PHILADELPHIA -- "As much as I love all y'all, it's time," said James Rice.
Rice, 75, grew up close to his father's barber shop, which was founded in 1953. At age 14, Rice experimented with his first haircut and then received his license to cut professionally at age 18.
He took reins of the West Philadelphia shop in 1972, all the while developing relationships with neighborhood customers for decades upon decades.
"I mean, you know, all these years, only God could have been involved in this," he said.
Rice, who lives in Mount Airy, also spent 35 years as a school teacher in Philadelphia.
He decided that he would retire from cutting hair upon the start of the 2023 New Year. So today, friends and family threw him a farewell celebration. And of course, customers came to receive their final cut from Rice.

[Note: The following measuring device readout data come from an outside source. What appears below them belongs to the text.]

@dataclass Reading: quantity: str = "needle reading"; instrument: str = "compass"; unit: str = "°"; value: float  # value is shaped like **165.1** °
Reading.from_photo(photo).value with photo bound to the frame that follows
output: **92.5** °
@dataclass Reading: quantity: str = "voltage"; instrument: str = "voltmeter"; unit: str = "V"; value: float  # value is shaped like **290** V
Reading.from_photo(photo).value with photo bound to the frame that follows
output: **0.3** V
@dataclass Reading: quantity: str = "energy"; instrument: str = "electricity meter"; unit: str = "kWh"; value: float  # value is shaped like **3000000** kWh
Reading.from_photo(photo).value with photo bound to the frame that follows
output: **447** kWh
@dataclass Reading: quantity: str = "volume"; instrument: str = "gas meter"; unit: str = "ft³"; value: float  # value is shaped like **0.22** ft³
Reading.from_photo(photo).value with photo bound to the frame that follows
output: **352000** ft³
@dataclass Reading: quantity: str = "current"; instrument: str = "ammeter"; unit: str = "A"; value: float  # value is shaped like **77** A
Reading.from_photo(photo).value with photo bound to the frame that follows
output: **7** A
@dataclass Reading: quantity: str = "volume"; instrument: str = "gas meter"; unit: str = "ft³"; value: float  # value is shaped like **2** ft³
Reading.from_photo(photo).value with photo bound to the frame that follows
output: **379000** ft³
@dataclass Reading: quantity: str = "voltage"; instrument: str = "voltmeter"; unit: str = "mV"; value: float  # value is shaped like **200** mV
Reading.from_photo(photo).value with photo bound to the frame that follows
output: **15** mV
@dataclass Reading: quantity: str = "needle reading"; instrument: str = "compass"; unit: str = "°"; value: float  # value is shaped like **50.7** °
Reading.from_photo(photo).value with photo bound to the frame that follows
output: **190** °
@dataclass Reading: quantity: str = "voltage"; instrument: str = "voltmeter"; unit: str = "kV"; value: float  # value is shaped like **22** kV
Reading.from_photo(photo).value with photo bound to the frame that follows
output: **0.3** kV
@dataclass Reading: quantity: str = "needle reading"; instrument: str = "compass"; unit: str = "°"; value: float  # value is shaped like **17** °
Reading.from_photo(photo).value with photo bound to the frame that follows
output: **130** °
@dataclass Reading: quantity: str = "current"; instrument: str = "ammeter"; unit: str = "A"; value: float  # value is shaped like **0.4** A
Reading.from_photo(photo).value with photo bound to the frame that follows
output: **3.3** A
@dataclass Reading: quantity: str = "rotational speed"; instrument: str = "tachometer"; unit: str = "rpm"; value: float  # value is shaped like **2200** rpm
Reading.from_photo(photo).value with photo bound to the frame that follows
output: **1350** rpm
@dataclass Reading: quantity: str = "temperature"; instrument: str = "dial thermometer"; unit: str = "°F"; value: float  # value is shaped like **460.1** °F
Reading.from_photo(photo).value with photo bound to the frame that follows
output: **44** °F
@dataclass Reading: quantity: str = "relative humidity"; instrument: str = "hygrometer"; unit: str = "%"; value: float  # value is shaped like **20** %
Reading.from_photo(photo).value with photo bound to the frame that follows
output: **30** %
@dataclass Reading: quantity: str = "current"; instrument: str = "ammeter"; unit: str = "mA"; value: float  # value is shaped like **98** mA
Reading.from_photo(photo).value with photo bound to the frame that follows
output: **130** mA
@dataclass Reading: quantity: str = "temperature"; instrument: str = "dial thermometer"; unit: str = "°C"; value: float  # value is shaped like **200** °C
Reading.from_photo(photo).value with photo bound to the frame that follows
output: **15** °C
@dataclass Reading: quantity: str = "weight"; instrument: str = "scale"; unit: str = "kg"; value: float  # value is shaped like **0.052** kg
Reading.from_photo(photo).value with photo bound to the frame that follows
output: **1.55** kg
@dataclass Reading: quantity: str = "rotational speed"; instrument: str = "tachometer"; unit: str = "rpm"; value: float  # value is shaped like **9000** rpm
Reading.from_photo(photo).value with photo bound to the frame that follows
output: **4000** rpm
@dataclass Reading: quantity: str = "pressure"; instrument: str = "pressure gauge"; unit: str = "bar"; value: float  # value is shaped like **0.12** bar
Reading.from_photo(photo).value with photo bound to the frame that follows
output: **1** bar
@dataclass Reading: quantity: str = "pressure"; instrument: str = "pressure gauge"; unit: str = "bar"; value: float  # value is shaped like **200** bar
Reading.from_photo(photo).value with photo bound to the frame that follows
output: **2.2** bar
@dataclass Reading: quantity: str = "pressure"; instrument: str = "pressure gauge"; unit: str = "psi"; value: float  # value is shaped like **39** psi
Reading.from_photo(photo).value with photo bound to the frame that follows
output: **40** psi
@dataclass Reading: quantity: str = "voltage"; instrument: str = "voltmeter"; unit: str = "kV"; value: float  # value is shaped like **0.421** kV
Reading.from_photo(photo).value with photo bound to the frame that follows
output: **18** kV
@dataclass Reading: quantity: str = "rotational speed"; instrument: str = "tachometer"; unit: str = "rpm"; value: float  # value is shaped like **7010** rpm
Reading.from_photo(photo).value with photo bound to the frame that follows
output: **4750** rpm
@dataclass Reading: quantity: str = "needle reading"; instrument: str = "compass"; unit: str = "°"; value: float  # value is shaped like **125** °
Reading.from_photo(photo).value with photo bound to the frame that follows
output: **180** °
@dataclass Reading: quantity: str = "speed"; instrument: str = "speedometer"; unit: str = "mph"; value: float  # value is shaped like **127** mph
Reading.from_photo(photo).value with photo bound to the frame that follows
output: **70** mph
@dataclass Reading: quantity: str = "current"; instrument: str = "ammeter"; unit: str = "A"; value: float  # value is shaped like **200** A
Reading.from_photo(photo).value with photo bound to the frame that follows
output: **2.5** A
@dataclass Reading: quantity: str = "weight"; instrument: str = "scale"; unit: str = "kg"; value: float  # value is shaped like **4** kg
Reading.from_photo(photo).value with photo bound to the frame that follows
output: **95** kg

"I was eight years old, so I've been coming here for 29 years," said Jacquel Randall from West Philadelphia. "I grew up without a father. And he's always here to be a mentor to me, school me on things that I need to know."
Multiple generations of family members have come through Rice's doors.
"I've been coming probably about 43 years," said Bobby Hopson, who came from Delaware to say farewell. "I brought my son. His first haircut was here."
Rice hopes that the barber trade will continue to exist in Philadelphia for more than just providing haircuts.
"In my personal opinion, barbershops are a reflection of our community and our culture," he said. "This is the place where young black men had the opportunity to be exposed to other black men. That can help stabilize or create a situation for growth."
In the future, Rice hopes to spend more time relaxing with his wife, participating in church, and traveling. All the while, he can be sure that his was a career well-spent.
"I've done what I could do," he said. "I did it the best way I knew how to do it and I'm happy with that part."